#### Exercise inputs

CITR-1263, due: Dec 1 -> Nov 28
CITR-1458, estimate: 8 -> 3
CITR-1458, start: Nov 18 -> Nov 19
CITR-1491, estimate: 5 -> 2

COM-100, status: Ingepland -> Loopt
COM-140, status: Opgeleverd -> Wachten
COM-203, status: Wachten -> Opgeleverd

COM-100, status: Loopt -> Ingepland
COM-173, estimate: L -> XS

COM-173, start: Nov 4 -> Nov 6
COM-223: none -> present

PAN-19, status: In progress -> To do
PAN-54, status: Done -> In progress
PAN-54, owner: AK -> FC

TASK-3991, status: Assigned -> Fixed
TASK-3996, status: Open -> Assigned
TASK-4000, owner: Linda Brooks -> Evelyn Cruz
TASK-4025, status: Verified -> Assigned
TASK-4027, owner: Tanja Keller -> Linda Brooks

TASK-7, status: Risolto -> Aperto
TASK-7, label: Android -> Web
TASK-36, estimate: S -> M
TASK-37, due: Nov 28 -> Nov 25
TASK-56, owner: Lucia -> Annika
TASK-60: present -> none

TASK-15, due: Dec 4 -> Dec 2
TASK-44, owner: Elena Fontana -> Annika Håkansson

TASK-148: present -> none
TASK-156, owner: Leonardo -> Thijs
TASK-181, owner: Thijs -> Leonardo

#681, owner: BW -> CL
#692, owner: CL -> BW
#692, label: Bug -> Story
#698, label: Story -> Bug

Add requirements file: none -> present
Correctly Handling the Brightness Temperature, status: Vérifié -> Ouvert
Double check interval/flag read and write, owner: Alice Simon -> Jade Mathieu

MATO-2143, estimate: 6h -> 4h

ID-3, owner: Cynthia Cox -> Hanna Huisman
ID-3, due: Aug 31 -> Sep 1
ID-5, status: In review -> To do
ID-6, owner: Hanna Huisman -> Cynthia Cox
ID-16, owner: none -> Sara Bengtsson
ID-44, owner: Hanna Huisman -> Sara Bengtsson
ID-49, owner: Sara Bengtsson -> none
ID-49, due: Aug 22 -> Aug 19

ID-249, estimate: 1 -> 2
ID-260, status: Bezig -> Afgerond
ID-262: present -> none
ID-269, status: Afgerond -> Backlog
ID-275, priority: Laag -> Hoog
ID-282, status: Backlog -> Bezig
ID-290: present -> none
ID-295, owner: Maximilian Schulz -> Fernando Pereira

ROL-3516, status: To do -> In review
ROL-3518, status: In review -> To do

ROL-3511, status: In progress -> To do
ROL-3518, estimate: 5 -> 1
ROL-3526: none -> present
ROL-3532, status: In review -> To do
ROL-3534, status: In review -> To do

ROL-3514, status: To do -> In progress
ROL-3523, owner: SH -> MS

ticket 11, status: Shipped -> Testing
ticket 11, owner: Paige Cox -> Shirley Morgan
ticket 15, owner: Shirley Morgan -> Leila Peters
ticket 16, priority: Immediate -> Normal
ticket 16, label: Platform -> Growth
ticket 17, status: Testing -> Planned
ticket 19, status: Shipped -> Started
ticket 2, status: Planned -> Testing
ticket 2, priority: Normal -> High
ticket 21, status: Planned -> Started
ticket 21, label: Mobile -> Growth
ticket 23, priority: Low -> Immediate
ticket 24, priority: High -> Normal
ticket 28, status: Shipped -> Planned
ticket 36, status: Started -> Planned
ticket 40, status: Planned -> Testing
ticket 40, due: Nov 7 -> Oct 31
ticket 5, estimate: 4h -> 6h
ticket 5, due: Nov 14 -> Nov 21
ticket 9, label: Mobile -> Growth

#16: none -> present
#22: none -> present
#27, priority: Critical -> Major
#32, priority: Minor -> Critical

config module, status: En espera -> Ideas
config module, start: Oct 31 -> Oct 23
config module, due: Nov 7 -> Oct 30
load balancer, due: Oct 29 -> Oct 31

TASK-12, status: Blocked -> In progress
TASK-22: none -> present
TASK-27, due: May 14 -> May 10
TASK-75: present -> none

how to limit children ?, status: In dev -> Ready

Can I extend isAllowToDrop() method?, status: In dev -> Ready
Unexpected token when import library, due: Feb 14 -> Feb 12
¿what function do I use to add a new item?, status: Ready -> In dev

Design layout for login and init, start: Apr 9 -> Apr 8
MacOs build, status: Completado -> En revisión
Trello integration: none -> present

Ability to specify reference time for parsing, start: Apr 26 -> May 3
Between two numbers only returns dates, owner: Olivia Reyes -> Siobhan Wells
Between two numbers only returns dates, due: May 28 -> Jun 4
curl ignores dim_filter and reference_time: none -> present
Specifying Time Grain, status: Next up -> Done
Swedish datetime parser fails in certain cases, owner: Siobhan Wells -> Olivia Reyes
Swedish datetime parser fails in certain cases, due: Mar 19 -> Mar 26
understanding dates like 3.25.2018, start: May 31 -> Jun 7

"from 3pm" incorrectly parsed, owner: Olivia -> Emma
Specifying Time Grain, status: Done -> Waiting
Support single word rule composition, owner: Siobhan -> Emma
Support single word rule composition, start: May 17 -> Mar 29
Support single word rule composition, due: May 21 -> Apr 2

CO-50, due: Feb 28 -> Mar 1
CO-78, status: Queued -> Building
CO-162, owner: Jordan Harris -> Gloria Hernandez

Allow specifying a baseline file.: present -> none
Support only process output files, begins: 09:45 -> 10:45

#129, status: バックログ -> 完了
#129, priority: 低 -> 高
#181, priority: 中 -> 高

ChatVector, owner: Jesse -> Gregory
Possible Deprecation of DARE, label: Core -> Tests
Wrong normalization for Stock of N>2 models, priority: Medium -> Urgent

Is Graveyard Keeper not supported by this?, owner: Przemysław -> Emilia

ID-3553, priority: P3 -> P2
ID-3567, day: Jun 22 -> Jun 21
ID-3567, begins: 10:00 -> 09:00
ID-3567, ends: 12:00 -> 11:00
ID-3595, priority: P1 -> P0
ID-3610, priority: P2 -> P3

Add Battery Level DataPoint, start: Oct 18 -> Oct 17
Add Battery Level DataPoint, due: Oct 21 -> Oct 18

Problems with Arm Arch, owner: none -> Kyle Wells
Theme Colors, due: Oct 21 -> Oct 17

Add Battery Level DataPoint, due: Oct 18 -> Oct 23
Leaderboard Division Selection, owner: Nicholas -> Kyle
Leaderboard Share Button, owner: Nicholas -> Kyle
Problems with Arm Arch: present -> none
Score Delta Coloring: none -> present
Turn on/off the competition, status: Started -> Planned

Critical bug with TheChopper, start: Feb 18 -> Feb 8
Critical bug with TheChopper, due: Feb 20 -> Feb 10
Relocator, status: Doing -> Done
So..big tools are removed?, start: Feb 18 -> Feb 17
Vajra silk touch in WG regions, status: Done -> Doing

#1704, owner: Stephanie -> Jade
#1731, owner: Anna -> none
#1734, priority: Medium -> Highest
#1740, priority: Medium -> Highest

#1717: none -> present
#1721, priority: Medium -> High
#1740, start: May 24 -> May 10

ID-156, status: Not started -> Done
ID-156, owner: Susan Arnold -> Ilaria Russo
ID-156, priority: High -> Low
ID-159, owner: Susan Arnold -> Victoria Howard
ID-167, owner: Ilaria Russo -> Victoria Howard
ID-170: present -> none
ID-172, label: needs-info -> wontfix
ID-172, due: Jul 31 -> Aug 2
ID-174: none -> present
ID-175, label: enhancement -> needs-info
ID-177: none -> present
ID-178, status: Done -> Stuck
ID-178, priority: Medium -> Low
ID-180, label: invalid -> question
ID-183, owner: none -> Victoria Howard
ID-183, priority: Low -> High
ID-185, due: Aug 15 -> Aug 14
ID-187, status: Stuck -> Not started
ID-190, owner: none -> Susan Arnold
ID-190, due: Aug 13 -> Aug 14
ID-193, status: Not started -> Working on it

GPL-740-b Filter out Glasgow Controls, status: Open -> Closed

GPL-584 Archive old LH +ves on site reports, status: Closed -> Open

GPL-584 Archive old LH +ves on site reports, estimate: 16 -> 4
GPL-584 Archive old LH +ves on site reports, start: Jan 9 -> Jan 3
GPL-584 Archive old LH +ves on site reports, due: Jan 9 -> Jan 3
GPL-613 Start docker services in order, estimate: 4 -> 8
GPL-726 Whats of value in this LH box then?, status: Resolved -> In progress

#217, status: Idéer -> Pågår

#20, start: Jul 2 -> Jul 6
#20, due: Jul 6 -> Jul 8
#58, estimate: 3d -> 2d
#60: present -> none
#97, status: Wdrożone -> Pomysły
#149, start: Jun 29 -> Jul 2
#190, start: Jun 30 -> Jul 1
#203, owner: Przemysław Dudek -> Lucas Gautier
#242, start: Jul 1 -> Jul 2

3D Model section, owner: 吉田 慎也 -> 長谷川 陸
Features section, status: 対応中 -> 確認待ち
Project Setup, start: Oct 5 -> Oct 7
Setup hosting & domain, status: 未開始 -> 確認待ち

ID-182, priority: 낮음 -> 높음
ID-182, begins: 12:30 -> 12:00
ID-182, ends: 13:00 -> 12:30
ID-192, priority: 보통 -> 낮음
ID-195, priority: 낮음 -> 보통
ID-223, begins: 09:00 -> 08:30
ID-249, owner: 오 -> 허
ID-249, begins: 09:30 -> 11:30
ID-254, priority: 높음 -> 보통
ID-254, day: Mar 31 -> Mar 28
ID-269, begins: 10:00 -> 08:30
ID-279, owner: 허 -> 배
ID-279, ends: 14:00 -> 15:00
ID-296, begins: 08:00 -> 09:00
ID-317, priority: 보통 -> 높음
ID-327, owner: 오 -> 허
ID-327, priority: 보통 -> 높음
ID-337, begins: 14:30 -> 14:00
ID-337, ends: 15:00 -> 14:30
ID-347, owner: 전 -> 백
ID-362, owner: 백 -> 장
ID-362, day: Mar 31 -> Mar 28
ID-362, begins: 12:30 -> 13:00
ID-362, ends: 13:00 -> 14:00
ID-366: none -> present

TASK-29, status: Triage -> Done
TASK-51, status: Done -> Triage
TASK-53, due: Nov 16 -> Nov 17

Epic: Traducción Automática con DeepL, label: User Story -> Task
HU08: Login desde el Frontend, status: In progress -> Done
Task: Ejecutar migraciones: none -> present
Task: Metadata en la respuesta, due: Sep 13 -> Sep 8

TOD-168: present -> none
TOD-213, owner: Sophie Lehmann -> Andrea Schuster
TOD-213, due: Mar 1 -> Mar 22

########

- _Task description_
Count the lines in the records that include the word "Nicholas". Report the total alone.

- _Task answer_
2